Perkembangan politik di Indonesia makin buruk. Hamka sebagai masyarakat dan ulama tak luput dari berbagai hasutan. Dia dituduh menyelenggarakan rapat gelap menyusun rencana pembunuhan Presiden Soekarno dan atas tuduhan tersebut Hamka ditangkap dan di jebloskan kedalam penjara. Pengalaman dalam penjara ini rupanya sangat berkesan dan memberikan hikmah tersendiri bagi Hamka. Kehidupan Hamka dalam penjara merupakan periode yang berkah baginya, karena selama dalam penjara Hamka mampu menyelesaikan, dalam menafsirkan Al-Qur’an 30 Juz dan diberi nama Tafsir Al-Azhar. Sebagaimana Hamka sendiri dalam Tafsir al Azhar membeberkan pengalamannya dipenjara sebagai berikut:

“…Tetapi disamping hati mereka yang telah puas, Allah telah melengkapi apa yang disabdakan-Nya didalam QS. At-Taghabun ayat 11. Yaitu bahwa segala musibah yang menimpa diri manusia adalah dengan izin Allah belaka. Asal manusia beriman teguh kepada Allah niscaya Allah akan memberikan hidayah kedalam hatinya. Allah rupanya menghendaki agar terpisah dari anak isteri dua tahun, dan terpisah dari masyarakat, dapat saya pergunakan menyelesaikan pekerjaan berat ini, menafsirkan Al-Qur’an al-Karim. Karena kalau saya masih berada diluar, pekerjaan saya ini tidak akan selesai sampai mati. Masa dua tahun telah saya pergunakan sebaik-baiknya. Maka dengan petunjuk dan hidayah Allah Yang Maha Kuasa, beberapa hari sebelum sebelum saya pindah kedalam tahanan rumah, penafsiran Al-Qur’an 30 Juz telah selesai. Dan semasa dalam tahanan rumah dua bulan lebih saya pergunakan pula buat menyisip mana yang masih kekurangan.”(Kumayi, 2004:28).

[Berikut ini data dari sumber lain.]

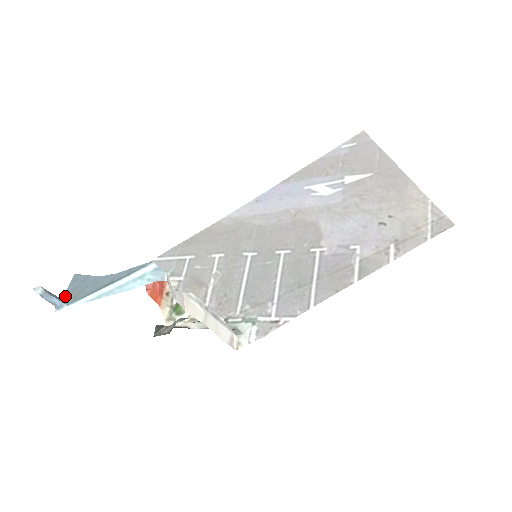
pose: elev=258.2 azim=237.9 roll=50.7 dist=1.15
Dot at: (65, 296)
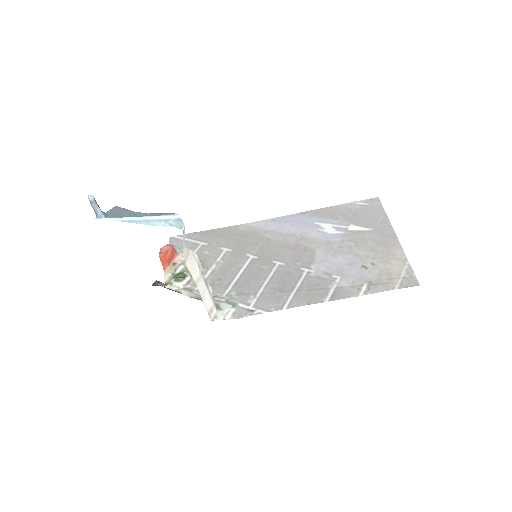
Dot at: occluded
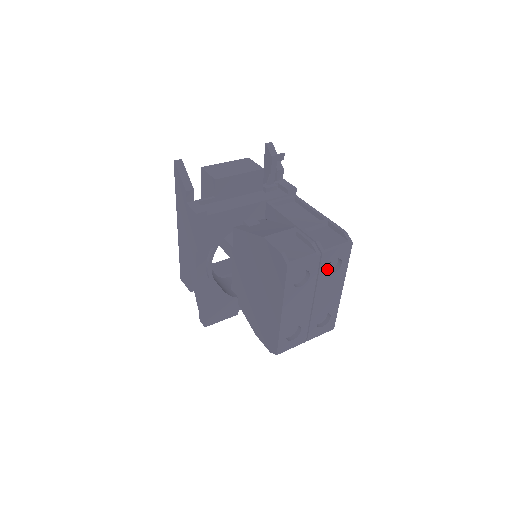
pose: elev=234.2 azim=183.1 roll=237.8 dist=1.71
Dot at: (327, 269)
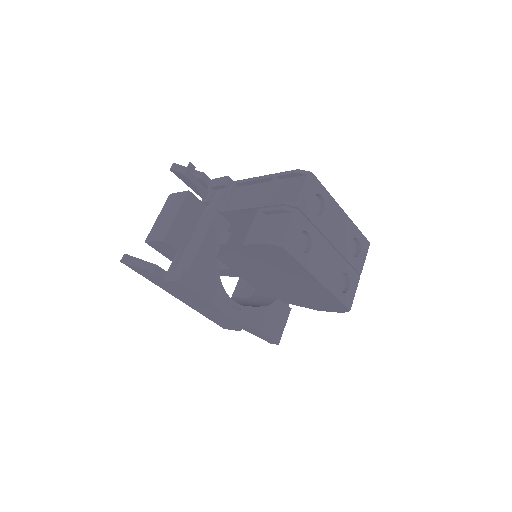
Dot at: (315, 212)
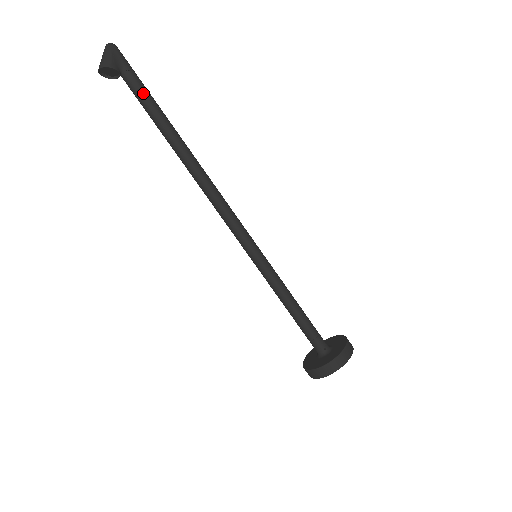
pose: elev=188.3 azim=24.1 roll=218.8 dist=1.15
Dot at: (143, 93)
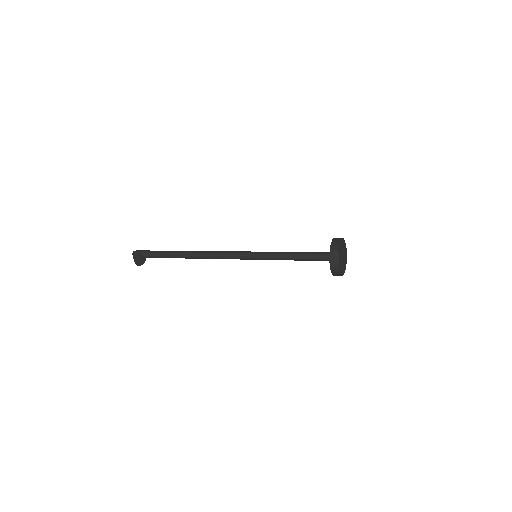
Dot at: (156, 253)
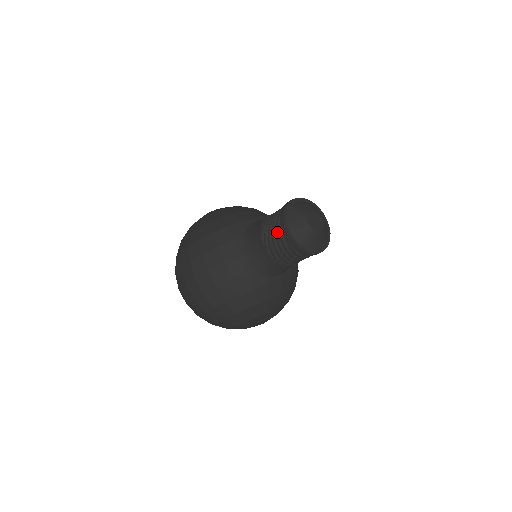
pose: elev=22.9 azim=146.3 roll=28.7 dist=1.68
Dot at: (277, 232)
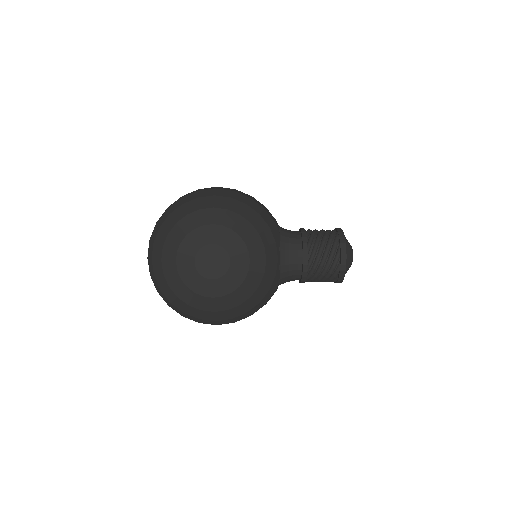
Dot at: occluded
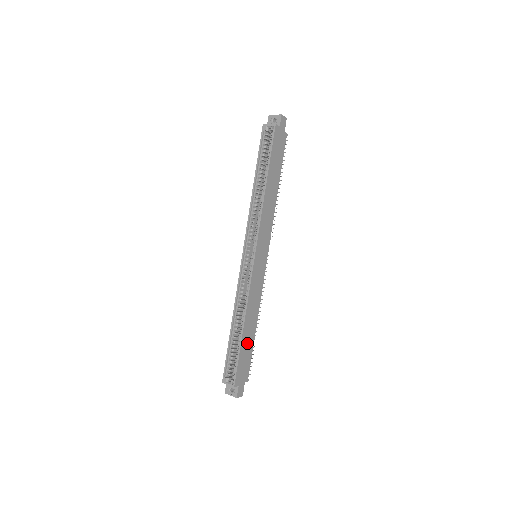
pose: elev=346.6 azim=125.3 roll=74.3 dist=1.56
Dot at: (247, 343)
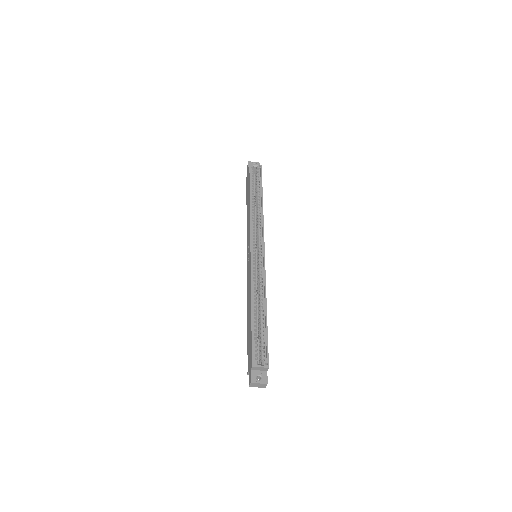
Dot at: occluded
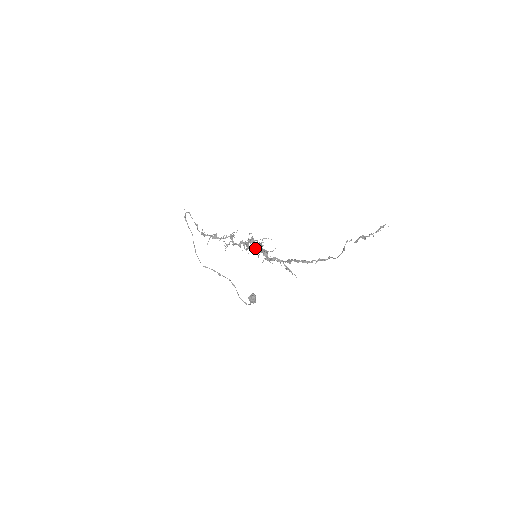
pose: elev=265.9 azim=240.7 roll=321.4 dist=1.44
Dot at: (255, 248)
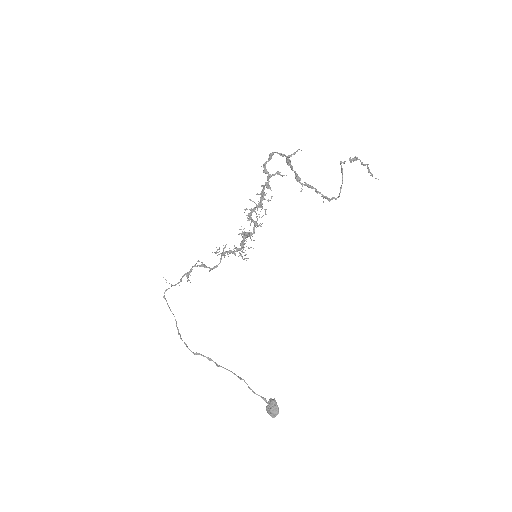
Dot at: (251, 214)
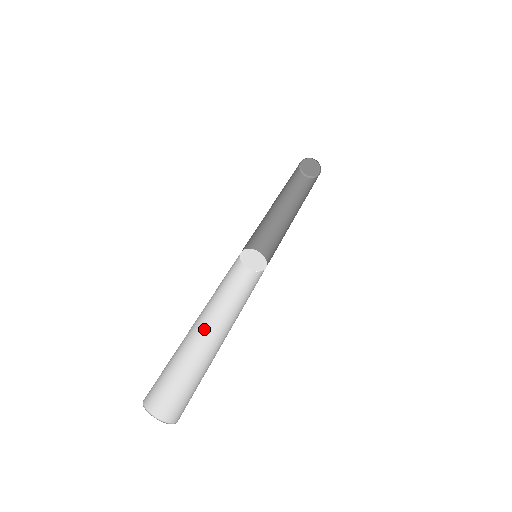
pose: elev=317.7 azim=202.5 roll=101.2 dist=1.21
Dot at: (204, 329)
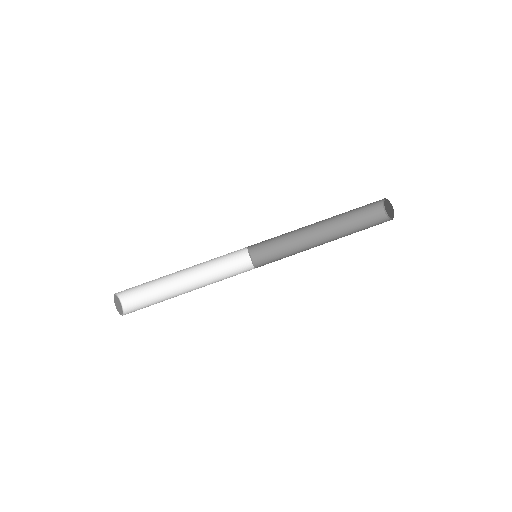
Dot at: (185, 277)
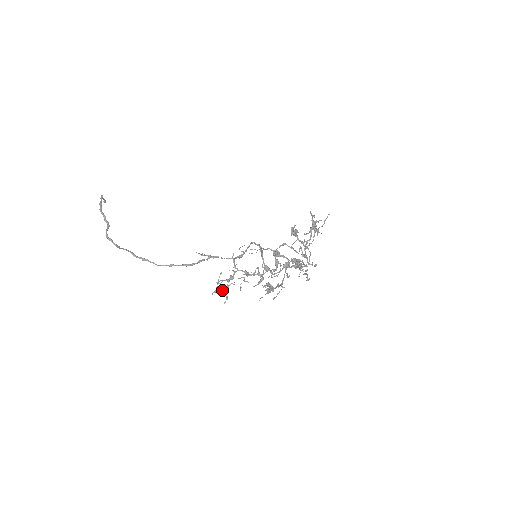
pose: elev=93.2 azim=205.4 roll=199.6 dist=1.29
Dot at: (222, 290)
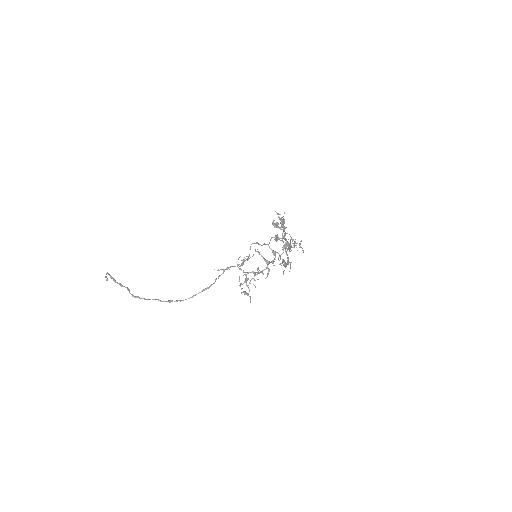
Dot at: occluded
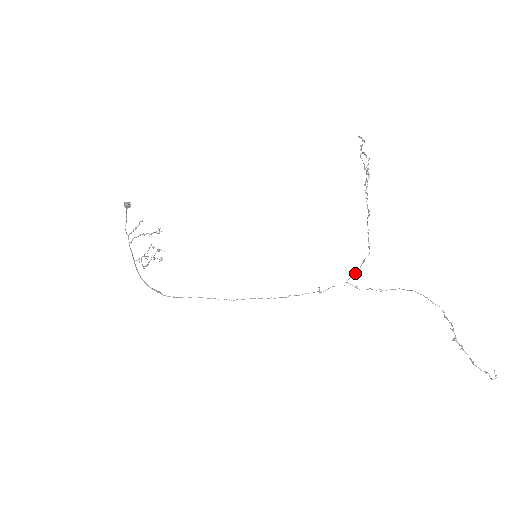
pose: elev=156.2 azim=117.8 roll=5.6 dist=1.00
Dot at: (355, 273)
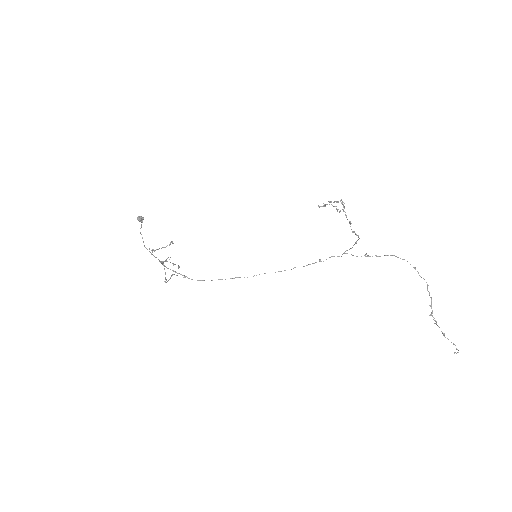
Dot at: (350, 248)
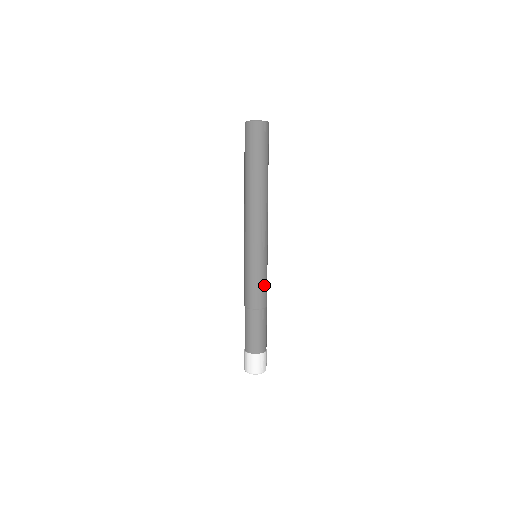
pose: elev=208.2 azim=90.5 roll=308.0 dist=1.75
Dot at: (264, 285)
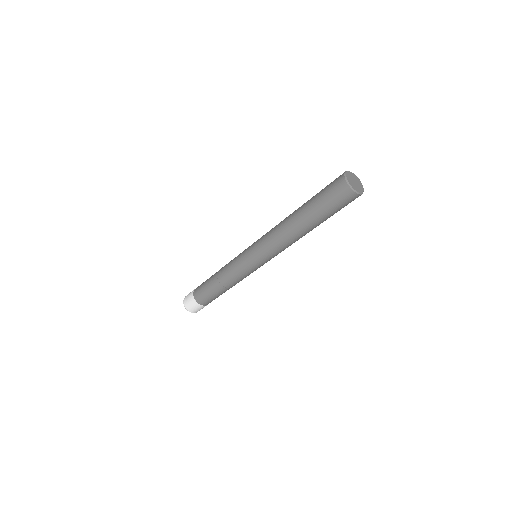
Dot at: occluded
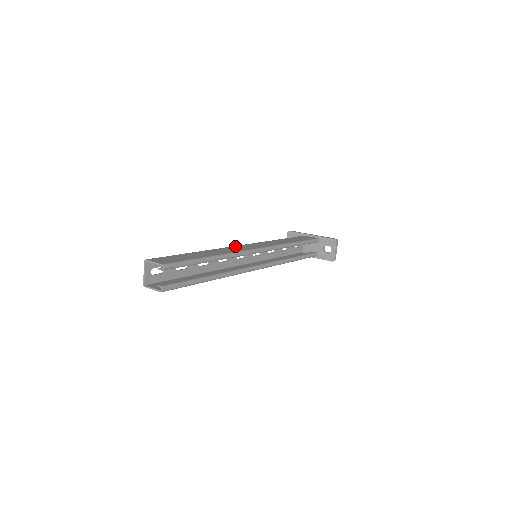
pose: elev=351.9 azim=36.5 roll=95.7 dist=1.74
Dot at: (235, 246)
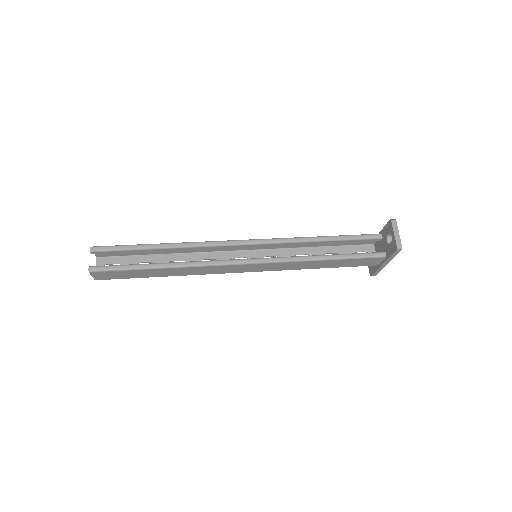
Dot at: (225, 248)
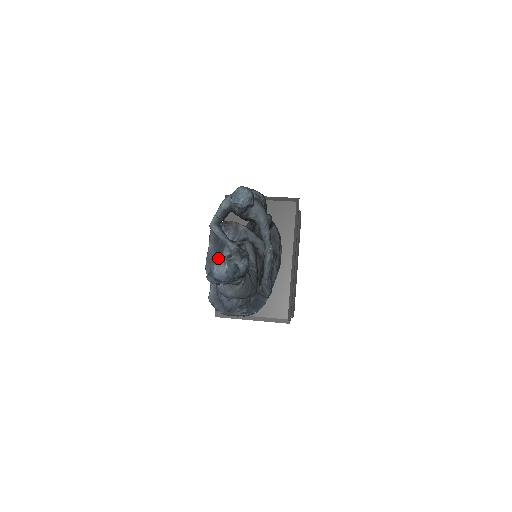
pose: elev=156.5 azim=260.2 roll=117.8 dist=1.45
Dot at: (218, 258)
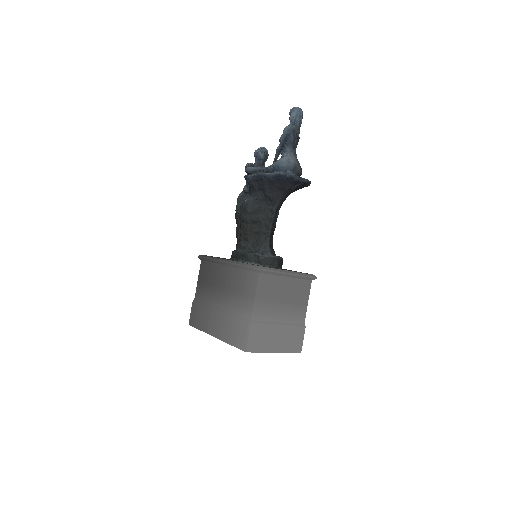
Dot at: occluded
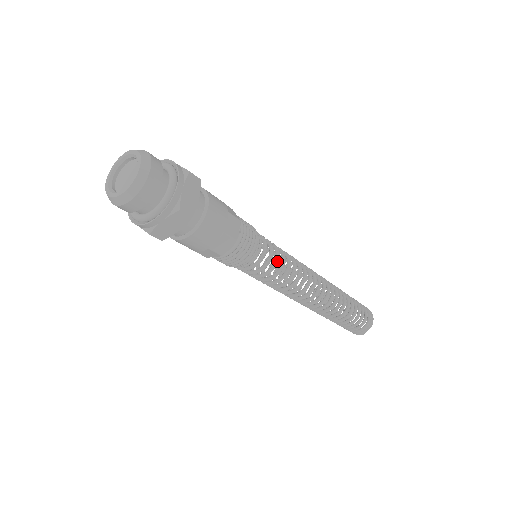
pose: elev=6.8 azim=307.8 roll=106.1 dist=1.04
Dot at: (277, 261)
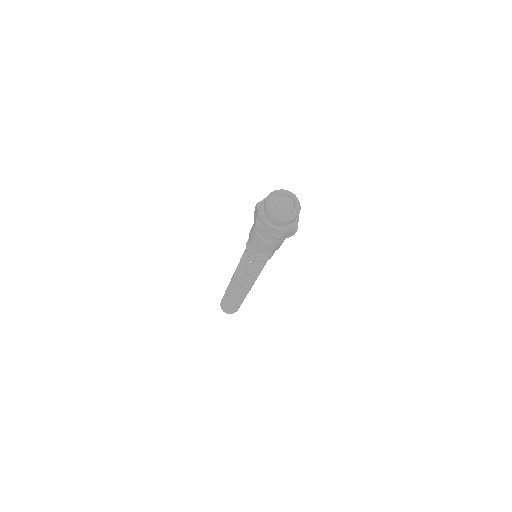
Dot at: occluded
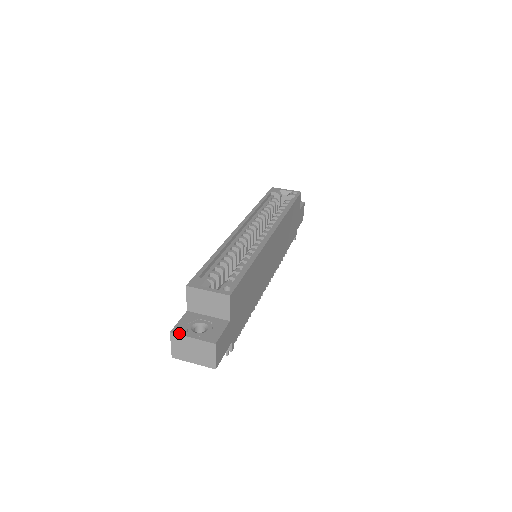
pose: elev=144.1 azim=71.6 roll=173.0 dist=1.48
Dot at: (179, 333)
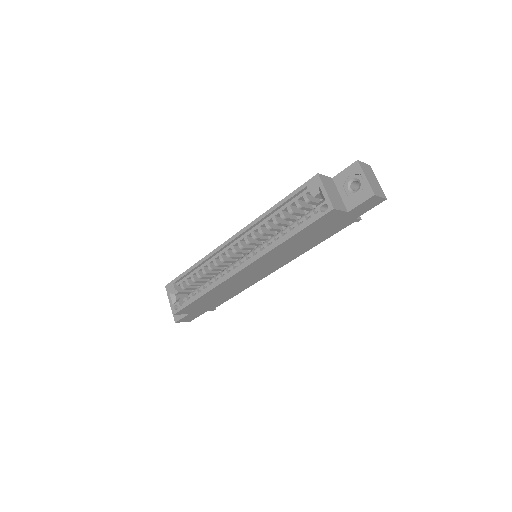
Dot at: occluded
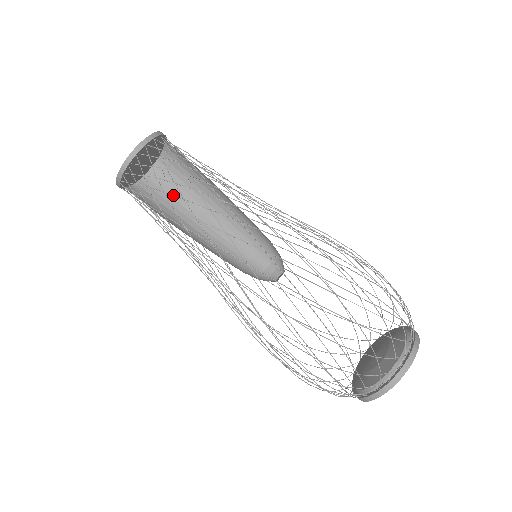
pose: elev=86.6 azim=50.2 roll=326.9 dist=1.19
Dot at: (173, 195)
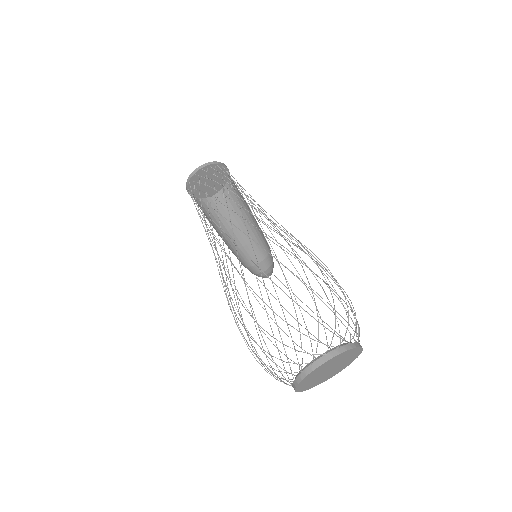
Dot at: (227, 188)
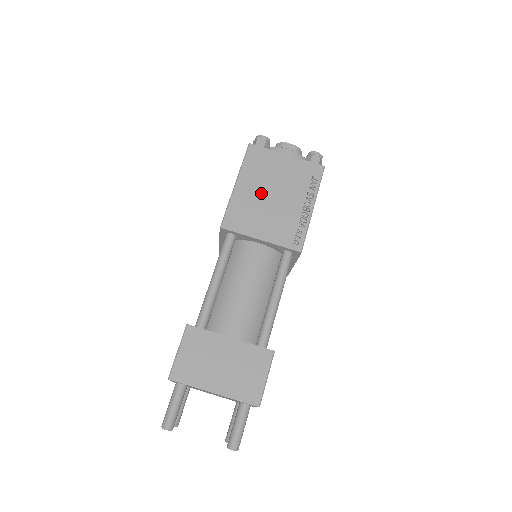
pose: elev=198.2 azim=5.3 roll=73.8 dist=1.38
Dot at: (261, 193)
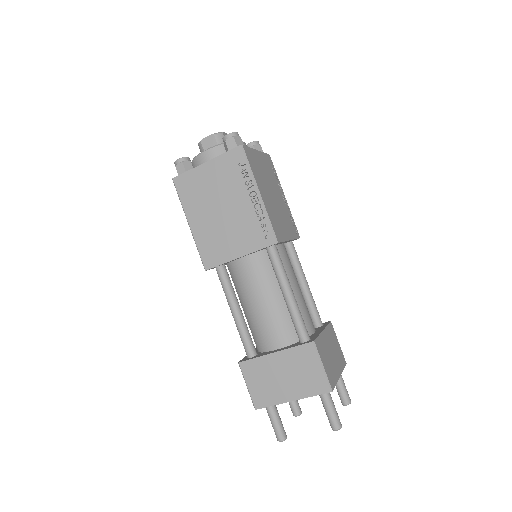
Dot at: (212, 216)
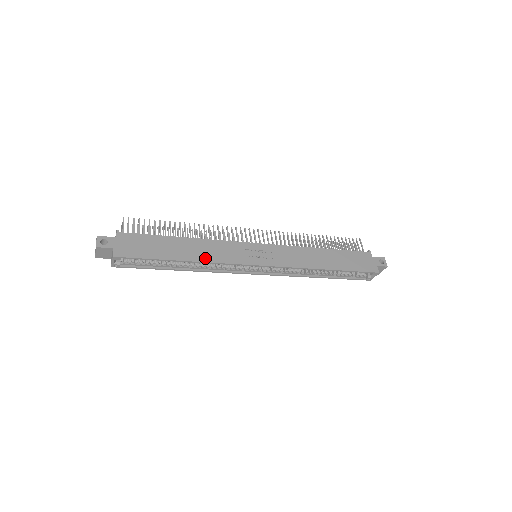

Kesan diatas dapat kita rasakan ketika dia menafsirkan QS.Al-Insirah:5-6

“Karena Sesungguhnya sesudah kesulitan itu ada kemudahan, Sesungguhnya sesudah kesulitan itu ada kemudahan.”(Depag RI,1993:1073)
Kesulitan selalu beserta kemudahan. Yang sulit saja tidak ada. Yang mudah sajapun tidak ada. Dalam susah berisi senang, dalam senang berisi susah, itulah perjuangan hidup. Bahaya yang mengancam adalah menjadi sebab akal berjalan, pikiran mencari jalan keluar…ternyata kesulitan adalah kejayaan dan keberuntungan yang tiada taranya (Tafsir Al-Azhar Juz XXX).

Selama penahanan ini, selain menyelesaikan tafsirnya, Hamka juga mendapatkan kesempatan dimalam untuk shalat tahajud, mengkhatamkan Al-Quran lebih dari 100 kali. Ia juga membaca buku-buku tasawuf, tauhid, filsafat, agama, hadis-hadis Rasulullah, tarikh (sejarah) pejuang-pejuang Islam dan kehidupan ahli-ahli tasawuf dan ulama, jalan akhirat ia pelajari dan resapkan. Dengan demikian selama dalam penjara merupakan masa-masa untuk menambah ilmu pengetahuan dan meresapkan ajaran agama kedalam jiwa.

Selain dari tahanan, tahun 1975 Hamka diminta menjadi ketua MUI (Majelis Ulama Indonesia), dan akhirnya ia pun diangkat menjadi ketua MUI. Namun pada bulan Mei 1981 Hamka meletakan jabatannya sebagai Ketua Umum MUI akibat fatwanya yang berlawanan dengan kebijakan pemerintah. Dua bulan setelah pengunduran dirinya sebagai ketua umum MUI, ia masuk rumah sakit karena serangan jantung yang cukup kuat selama lebih kurang satu minggu.

Tepatnya pada tanggal 17 Juli 1981 Hamka berbaring di rumah sakit Pertamina Pusat Jakarta yang ditangani oleh para dokter. Mereka sudah berusaha keras untuk menyelamatkan ulama besar itu, tetapi tuhan berkehendak lain. Akhirnya dia wafat pada tanggal 24 Juli 1981 dalam usia 73 tahun. Jenazahnya dimakamkan di Taman Pemakaman Umum (TPU) Tanah Kusir Kebayoran Lama Jakarta dengan diantar ribuan umat Islam.(AL-GHIFARI).